IMO, this jet and the 350 million they have spent on it thus far, represents either a T-2 replacement as possible T-X partnering offer. Or/and a one-off systems hack with which to insert techint stolen or modified F-35 technology improvements (why they are going for FACO level industrial buyin for just 40 and not 150 Lightning IIs to replace both F-15J and F-2S), ‘if and when’ their true heavy weight, area defense intercept, fighter enters development.
That jet is about as likely to look like an F-22 as it is a Sopwith Camel in that, though ‘the mission’ will remain the same, you will almost certainly see answers to the capability requirements that include high velocity jetstreams from am multicycle engine and either no or fold up level empennage using ICE system design points with integrated tiperons, SSDs, boundary control vectoring and of course advanced 3DTVC to replace most conventional maneuvering devices.
By itself, this will pull 5,000lbs of 9G structure off the back end and perhaps another 5-7,000lbs of fuel weight off the wings _if_ the Japanese wisely avoid the ‘my fighter turns better/faster/tighter than yours!’ fetish by instead going with a ‘my 250KW SSL laser turret makes airframe turn rates largely passe`’ equivalents.
Stealth is nice because it limits the number of people who can see you to shoot missiles. But if just one airframe does acquire and hands off through a netcentric datalink system, he or it can provide constant tracking updates to multiple dozens of other platforms in a shooter:illuminator/MFFC force construct.
ONCE THAT HAPPENS you are back to defeating the arrows from all the archers. And that is where a laser weapon is going to replace, not just the gun and the dogfight but considerably alter the nature of the BVR engagement as it will kill the missiles themselves at perhaps 7-10km and IR weapons will be particularly vulnerable (due to their seeker aperture) to ‘hard dazzle’ photoplane damage to perhaps twice this distance.
In essence, we are running hard upon an age in which jets size -can- shrink because they can no longer carry sufficient internal missiles to beat down combined LO + Laser defenses and in turn, the dogpile-not-dogfight approach of LCID hunting weapons. Drop 50 MALI out the back of a C-130 and send them _ahead of_ the ‘fighter sweep’ with the latter using their own, very large (15-20″), hyperspectral, optical sensors to replace radar in both cueing the hunting missiles (hounds before the horsemen) ahead and it’s own laser weapon defenses.
You will still have some internalized weapons penalties to pay, inherent to engines powerful enough to drive high KVA generators and capacitor banks to power the laser weapon. And you will probably have 2-4 lightweight, multirole, missiles onboard. Ejected aft, in prepackaged tubes like torpedoes, which can strike specific targets of opportunity that might be worth the effort. But things like large internal weapons bays, huge tails and bubble canopies, all of which contribute to drag and lift at drag, will all be gone.
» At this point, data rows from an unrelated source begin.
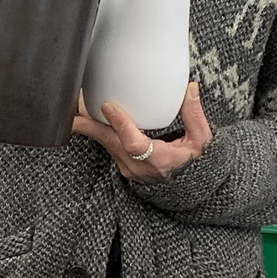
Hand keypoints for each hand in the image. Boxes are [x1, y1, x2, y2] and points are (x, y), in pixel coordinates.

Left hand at [74, 81, 210, 182]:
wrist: (189, 189)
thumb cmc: (196, 164)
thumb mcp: (201, 140)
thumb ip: (194, 114)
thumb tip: (190, 88)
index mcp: (159, 160)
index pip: (134, 144)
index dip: (120, 125)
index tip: (107, 106)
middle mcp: (138, 166)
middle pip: (110, 143)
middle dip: (90, 125)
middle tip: (75, 109)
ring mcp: (127, 167)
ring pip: (105, 143)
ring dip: (90, 125)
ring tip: (76, 105)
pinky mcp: (122, 164)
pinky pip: (107, 145)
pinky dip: (98, 129)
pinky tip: (88, 114)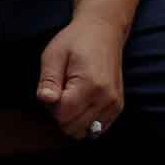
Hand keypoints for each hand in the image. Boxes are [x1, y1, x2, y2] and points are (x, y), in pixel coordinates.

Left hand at [35, 14, 127, 140]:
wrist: (103, 33)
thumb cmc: (75, 41)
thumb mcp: (53, 55)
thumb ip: (48, 81)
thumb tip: (46, 100)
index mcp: (90, 85)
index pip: (62, 115)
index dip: (50, 105)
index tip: (53, 88)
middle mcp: (106, 99)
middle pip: (73, 127)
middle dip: (60, 114)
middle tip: (60, 92)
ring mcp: (115, 105)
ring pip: (85, 131)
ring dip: (73, 118)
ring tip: (71, 96)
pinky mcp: (118, 108)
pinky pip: (97, 129)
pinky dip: (85, 121)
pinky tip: (81, 103)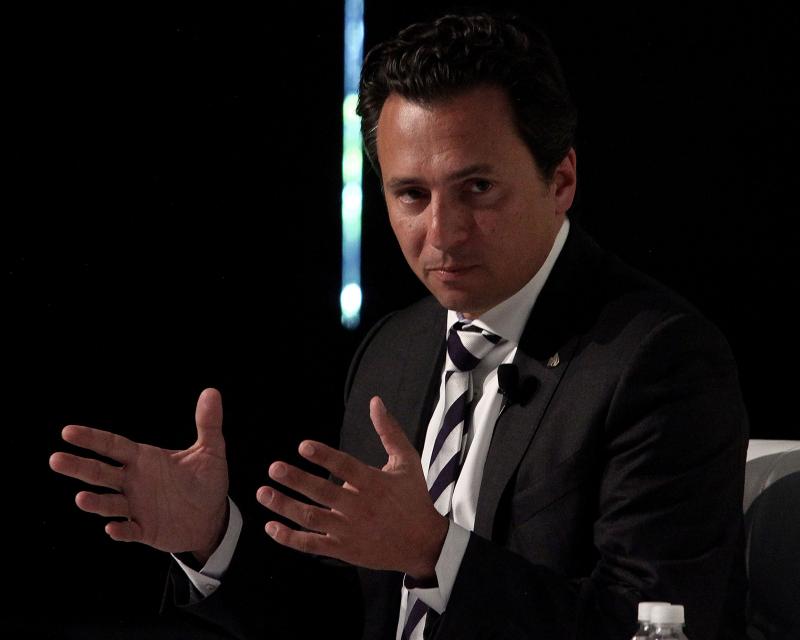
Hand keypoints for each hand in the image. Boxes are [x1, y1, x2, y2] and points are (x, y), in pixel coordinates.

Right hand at [49, 388, 228, 561]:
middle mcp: (134, 482)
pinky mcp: (144, 530)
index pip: (114, 446)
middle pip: (101, 473)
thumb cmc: (207, 481)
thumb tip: (212, 392)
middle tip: (55, 459)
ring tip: (81, 498)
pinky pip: (129, 530)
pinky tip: (112, 528)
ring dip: (95, 502)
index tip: (68, 432)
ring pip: (108, 503)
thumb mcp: (211, 450)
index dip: (92, 439)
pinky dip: (120, 530)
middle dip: (79, 466)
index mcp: (145, 459)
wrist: (212, 518)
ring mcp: (136, 507)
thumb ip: (208, 423)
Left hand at [256, 396, 447, 579]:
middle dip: (297, 480)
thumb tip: (375, 401)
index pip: (346, 467)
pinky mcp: (344, 550)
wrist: (423, 543)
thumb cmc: (413, 497)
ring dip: (285, 506)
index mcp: (374, 484)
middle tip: (274, 468)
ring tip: (263, 493)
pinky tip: (270, 526)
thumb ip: (389, 431)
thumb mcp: (407, 461)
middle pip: (323, 493)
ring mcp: (349, 531)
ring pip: (312, 518)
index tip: (303, 446)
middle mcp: (360, 507)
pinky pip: (312, 545)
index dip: (324, 456)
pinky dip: (290, 538)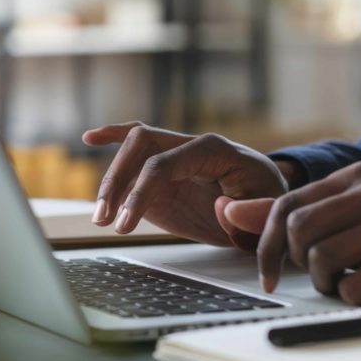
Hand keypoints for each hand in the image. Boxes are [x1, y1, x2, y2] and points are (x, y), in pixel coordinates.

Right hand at [82, 122, 290, 247]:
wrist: (266, 202)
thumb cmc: (269, 203)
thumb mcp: (270, 213)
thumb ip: (252, 212)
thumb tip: (224, 206)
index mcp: (216, 150)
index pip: (167, 162)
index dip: (141, 191)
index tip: (126, 223)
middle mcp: (191, 146)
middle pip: (142, 145)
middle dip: (119, 181)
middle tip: (107, 219)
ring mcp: (175, 156)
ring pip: (132, 149)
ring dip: (111, 181)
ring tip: (99, 217)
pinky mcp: (164, 171)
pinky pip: (136, 146)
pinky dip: (113, 137)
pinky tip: (91, 138)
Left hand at [234, 161, 360, 303]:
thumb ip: (313, 207)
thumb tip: (231, 212)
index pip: (287, 202)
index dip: (266, 241)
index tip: (268, 271)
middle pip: (298, 231)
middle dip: (297, 264)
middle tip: (323, 276)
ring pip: (322, 260)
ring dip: (328, 284)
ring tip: (352, 283)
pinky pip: (354, 290)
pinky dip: (354, 301)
Which is where I will close this comment with the note that ‘shin’ means core. And a ‘shin shin’ is slang for a self-actualized person. So if you think of this as a core technologies demonstrator, it probably doesn’t matter if it has a few features which are pointless for want of never being intended to appear on a production airframe so much as provide redundancy of flight safety in a high value systems testbed.
But the days of fighting the way the videos show the X-2 doing, with rapid, spiraling, nose points to ‘get inside’ the enemy threat are so much an anachronism of a century old warfighter paradigm that if this jet looks /anything/ like a what a fighter in 2050 does, you might as well name it ‘The Quixote’ instead.